A Delegacia de Defesa da Mulher (DDM) de Adamantina, em São Paulo, investiga a divulgação de imagens de meninas em um grupo na internet que contava com cerca de 900 integrantes. Até a manhã de quarta-feira, 11 de março de 2026, 34 vítimas haviam procurado as autoridades.
O grupo compartilhava conteúdos como comentários ofensivos, xingamentos e publicações de cunho sexual contra as vítimas. Segundo a delegada responsável, alguns dos investigados produziam vídeos de conteúdo sexual utilizando imagens das meninas e os publicavam no grupo. Em outras situações, apenas fotografias das vítimas eram compartilhadas, acompanhadas de comentários depreciativos.
As imagens teriam sido retiradas de perfis abertos nas redes sociais. A delegada esclareceu que nem todas as vítimas tiveram vídeos produzidos, mas diversas fotos foram publicadas no grupo. Além disso, integrantes do grupo também teriam feito comentários ofensivos e ataques à honra das meninas.

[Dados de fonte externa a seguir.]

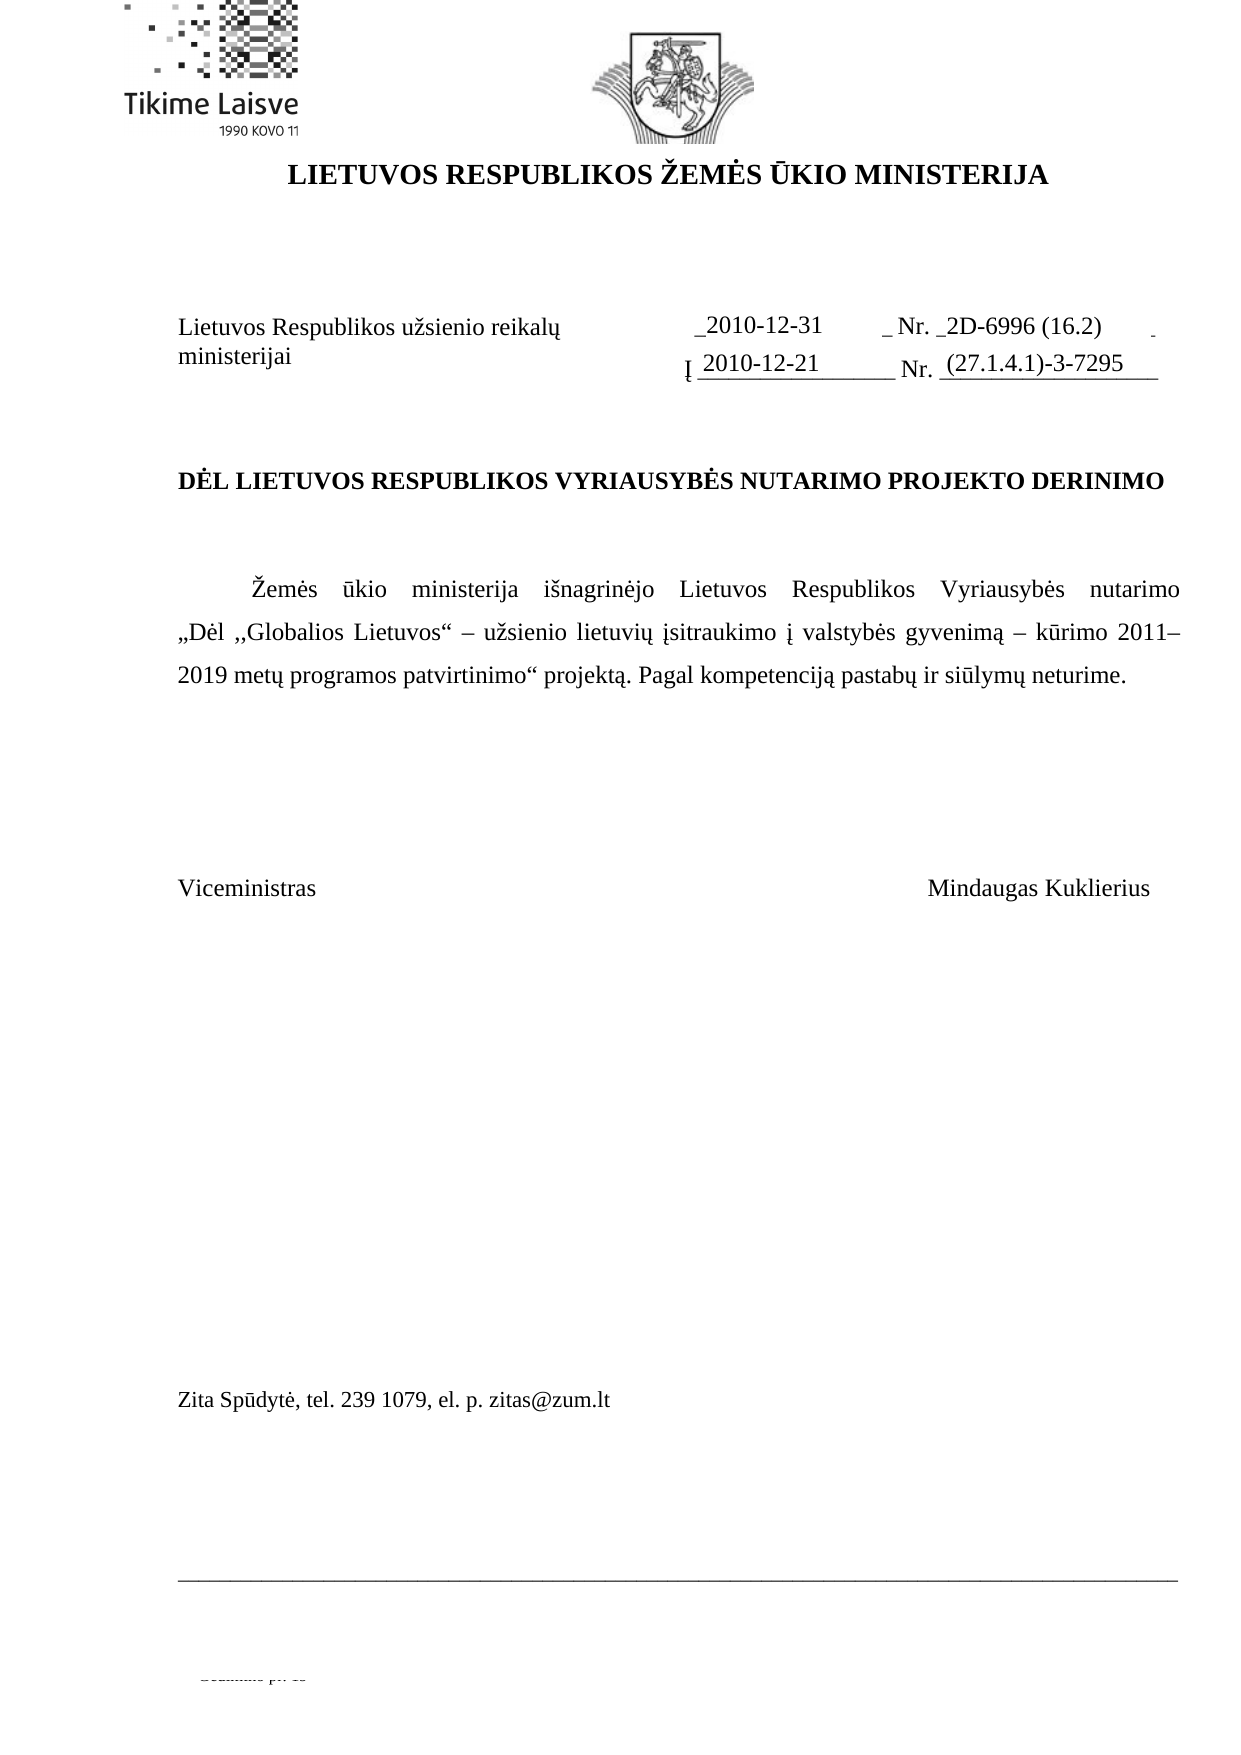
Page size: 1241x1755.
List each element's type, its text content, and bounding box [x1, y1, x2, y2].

subtitle DĖL LIETUVOS RESPUBLIKOS VYRIAUSYBĖS NUTARIMO PROJEKTO DERINIMO [178, 466, 1172, 495]
text Žemės ūkio ministerija išnagrinėjo Lietuvos Respublikos Vyriausybės nutarimo „Dėl ,,Globalios Lietuvos“ – užsienio lietuvių įsitraukimo į valstybės gyvenimą – kūrimo 2011–2019 metų programos patvirtinimo“ projektą. Pagal kompetenciją pastabų ir siūlymų neturime. [178, 1584, 1187, 1680]
text Viceministras Mindaugas Kuklierius [177, 873, 1181, 901]
text Lietuvos Respublikos užsienio reikalų ministerijai [178, 312, 590, 369]
text Gedimino pr. 19 [271, 1680, 424, 1684]
subtitle LIETUVOS RESPUBLIKOS ŽEMĖS ŪKIO MINISTERIJA [196, 157, 1148, 191]
text ________________________________________________________________________________________________ [178, 1560, 1187, 1584]
text 2010-12-31 [706, 310, 882, 339]
text ___________________ Nr. _____________________ [684, 311, 946, 340]
text Zita Spūdytė, tel. 239 1079, el. p. zitas@zum.lt [177, 1387, 1181, 1413]
text Į ___________________ Nr. _____________________ [684, 354, 1171, 383]
text (27.1.4.1)-3-7295 [946, 348, 1151, 376]
text 2010-12-21 [703, 348, 889, 376]
text Žemės ūkio ministerija išnagrinėjo Lietuvos Respublikos Vyriausybės nutarimo „Dėl ,,Globalios Lietuvos“ – užsienio lietuvių įsitraukimo į valstybės gyvenimą – kūrimo 2011–2019 metų programos patvirtinimo“ projektą. Pagal kompetenciją pastabų ir siūlymų neturime. [177, 574, 1181, 689]
text 2D-6996 (16.2) [946, 311, 1151, 340]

As condutas investigadas podem se enquadrar em diferentes crimes, que serão individualizados conforme a participação de cada envolvido. Entre as tipificações estão difamação, importunação sexual e divulgação de cena pornográfica sem consentimento da vítima, prevista no artigo 218-C do Código Penal.
Como parte das vítimas envolve crianças e adolescentes, a investigação também considera o artigo 241-A do Estatuto da Criança e do Adolescente (ECA), que trata da divulgação de material envolvendo menores. O caso tramita sob segredo de Justiça, por envolver crimes contra a dignidade sexual e a intimidade das vítimas, e por isso detalhes da investigação e a identidade dos suspeitos não foram divulgados.
A delegada alertou sobre a importância de manter perfis de redes sociais com configurações de privacidade, já que as fotos utilizadas no grupo foram retiradas de perfis públicos das vítimas. A TV TEM procurou o Telegram, mas não houve retorno até a publicação desta reportagem.
As vítimas podem fazer denúncias por meio do telefone 180, que pertence ao programa nacional que funciona 24 horas e recebe denúncias de assédio e violência contra mulheres, encaminhando essas denúncias aos órgãos competentes. O serviço também realiza acolhimento, orientações e encaminhamentos para os serviços da rede de atendimento em todo o território nacional.